Observation data Epoch J2000.0 Equinox J2000.0 (ICRS)
- Constellation: Pyxis
- Right ascension: 08^{h} 39^{m} 42.47410^{s}
- Declination: −29° 33′ 39.8989″
- Apparent magnitude (V): +4.88 (4.97 + 9.59)

Characteristics
- Evolutionary stage: red clump
- Spectral type: G6 IIIb CN-0.5
- B−V color index: +0.90

Astrometry
- Radial velocity (R_{v}): −30.10 km/s
- Proper motion (μ): RA: −24.81 mas/yr Dec.: −90.96 mas/yr
- Parallax (π): 13.35±0.23 mas
- Distance: 244 ± 4 ly (75 ± 1 pc)
- Absolute magnitude (M_{V}): +0.49

Details

ζ Pyx A
- Mass: 1.96 M_{☉}
- Luminosity: 69 L_{☉}
- Surface gravity (log g): 2.72±0.06 cgs
- Temperature: 4,876±8 K
- Metallicity [Fe/H]: −0.43±0.02 dex
- Age: 1.88 Gyr
- Other designations: ζ Pyx, CPD−29°2756, FK5 2680, HD 73898, HIP 42483, HR 3433, SAO 176253, WDS J08397-2934A

Database references
- SIMBAD: data

= Zeta Pyxidis =

Star in the constellation Pyxis

Zeta Pyxidis (ζ Pyxidis) is a wide binary star system in the southern constellation of Pyxis. It is visible to the naked eye with a combined apparent visual magnitude of +4.88. Based upon an annual parallax shift of 13.35 mas as seen from Earth, it is located around 244 light years from the Sun.

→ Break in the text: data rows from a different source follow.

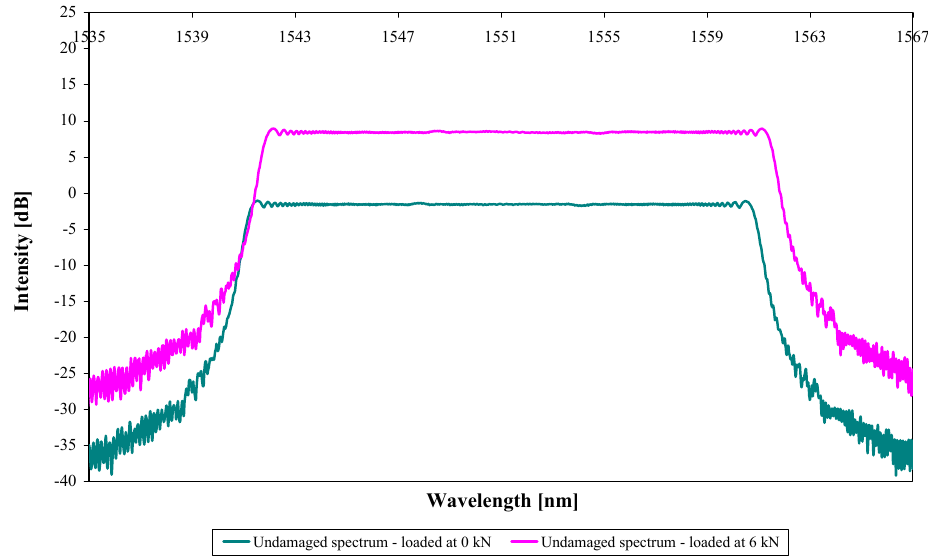
Figure 11. Predicted reflected spectra of the undamaged model when loaded at 0 kN and 6 kN.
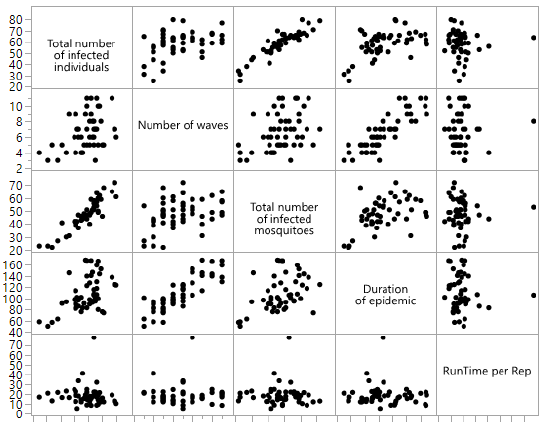
Figure 10. The relation between the number of waves vs. the duration of the epidemic per parame- ter.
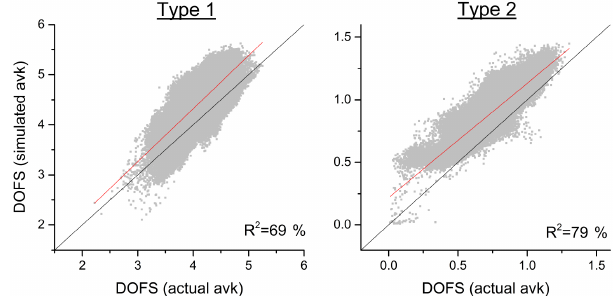
Figure 5. Comparison of the DOFS values obtained from the actual and the simulated averaging kernels. Left for the Type 1 product and right for the Type 2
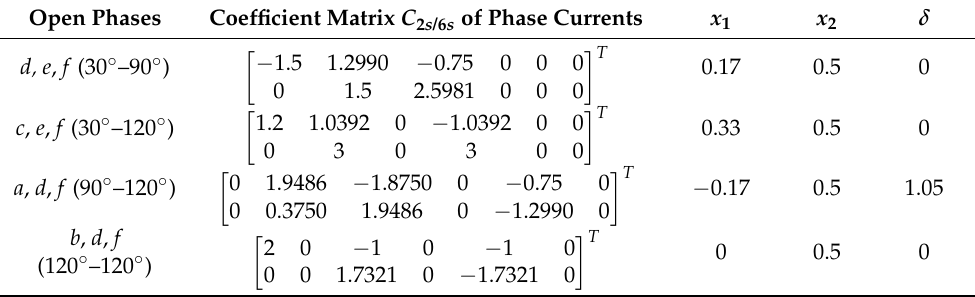
Table 5. Per-Unit Maximum Phase Current under Different Three-Phase-Open Fault-Tolerant Control Strategies; the Redundancy and Copper Loss Ratios. Table 5. Per ‐ Unit Maximum Phase Current under Different Three ‐ Phase ‐ Open Fault ‐ Tolerant Table 5. Per ‐ Unit Maximum Phase Current under Different Three ‐ Phase ‐ Open Fault ‐ Tolerant Control Strategies; the Redundancy and Copper Loss Ratios. Table 5. Per ‐ Unit Maximum Phase Current under Different Three ‐ Phase ‐ Open Fault ‐ Tolerant Table 5. Per ‐ Unit Maximum Phase Current under Different Three ‐ Phase ‐ Open Fault ‐ Tolerant Control Strategies; the Redundancy and Copper Loss Ratios. Table 5. Per ‐ Unit Maximum Phase Current under Different Three ‐ Phase ‐ Open Fault ‐ Tolerant Control Strategies; the Redundancy and Copper Loss Ratios. Control Strategies; the Redundancy and Copper Loss Ratios. Control Strategies; the Redundancy and Copper Loss Ratios.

The yellow-hued primary, component A, is an evolved G-type giant star with a stellar classification of G6 IIIb CN-0.5, where the suffix notation indicating it has anomalously weak lines of cyanogen. At the age of 1.88 billion years, is a red clump star that is generating energy through the fusion of helium at its core. The primary has nearly double the mass of the Sun and is radiating 69 times the Sun's luminosity from its photosphere at an effective temperature of 4,876 K.

The companion, component B, is a magnitude 9.59 star at an angular separation of 52.20 arc seconds along a position angle of 61°, as of 2010.